Koronavirüs nedeniyle, dünya ile insan vücudunun aynı olduğunu öğrendik.İnsanın herhangi bir yerinde ağrı,sızı olduğu zaman bütün insan vücudu bundan etkileniyor. Çin’in Wuhan şehrinde ortaya çıkan virüs şu anda bütün dünya ülkelerini insan vücudu gibi etkiledi. Bütün ülkeler koronavirüs mikrobuyla mücadele ediyorlar, birbirlerine yardım ediyorlar .Bir ülkenin tek başına, kendisini kurtarması mümkün değildir.Çünkü topyekün, bütün dünya ülkeleri, ile birlikte kazanılacak bir savaştır.Tek bir ülkede bile  koronavirüs  olması, dünyada tehlikenin devam etmesi  demektir.

Keşke okullar açık alaydı da öğrenciler; yine sınıfta sakız çiğneyeydi,yaramazlık yapalardı,sınıflar,bahçeler çocuk sesleriyle cıvıl  cıvıl dolaydı…Öğretmenler,öğrencilerden şikayet edeydiler…

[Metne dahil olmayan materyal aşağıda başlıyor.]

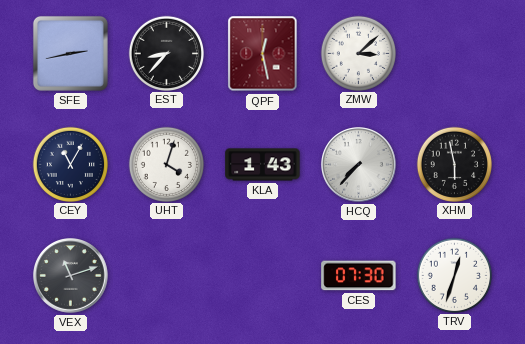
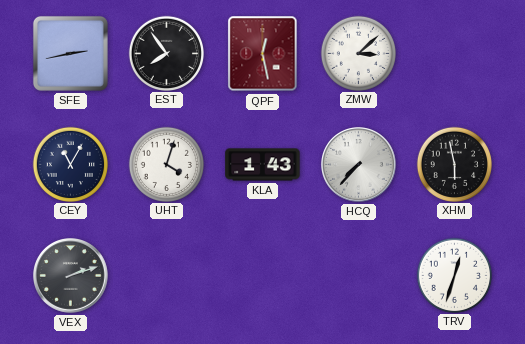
EST: 8:37 -> 7:54
VEX: 11:12 -> 2:12
CES: 07:30 -> none
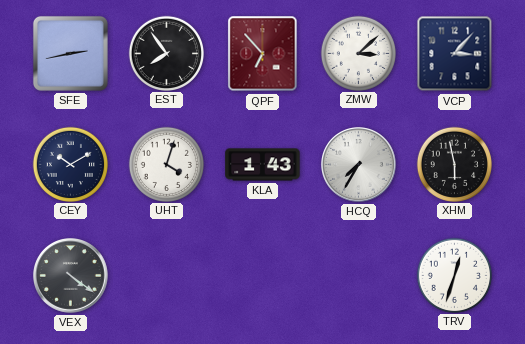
QPF: 12:28 -> 6:53
VCP: none -> 3:07
CEY: 11:05 -> 10:10
HCQ: 7:37 -> 7:35
VEX: 2:12 -> 4:21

Koronavirüs,bütün dünya ekonomisini olumsuz etkiledi.Dolayısıyla ülkemiz de bundan çok etkilendi.Ramazan ayında sosyal yardımlaşmayı çok önemsiyorum.Zenginlerimize önemli görevler düşüyor, çünkü veren el, alan elden üstündür. Allah, işsiz kardeşlerimize yardım etsin…                                                                                              Koronavirüsle mücadelede devlet olarak iyi bir sınav veriyoruz.ABD ve Avrupa ülkeleriyle devletimizi karşılaştırdığımızda çok başarılı olduğumuz görülüyor…Bundan dolayı başta Cumhurbaşkanımız olmak üzere  yöneticilerimizin hepsine  özellikle de sağlık çalışanlarımıza teşekkür ediyorum.Allah, devletimize ve milletmize zeval vermesin…

19 Mayıs Atatürk’ü Anma ve Gençlik ve Spor Bayramını gönülden kutluyorum.Başta Atatürk olmak üzere bütün şehitlerimizi,gazilerimizi rahmet ve şükranla anıyorum.

Mübarek Ramazan ayıdayız .Hayır ve şer Allah’tandır.Bundan dolayı bütün insanlar olarak inşeallah  koronavirüs hastalığından ders çıkaralım,kendi yaşantımızı değerlendirelim…İyi vatandaş,iyi insan olalım…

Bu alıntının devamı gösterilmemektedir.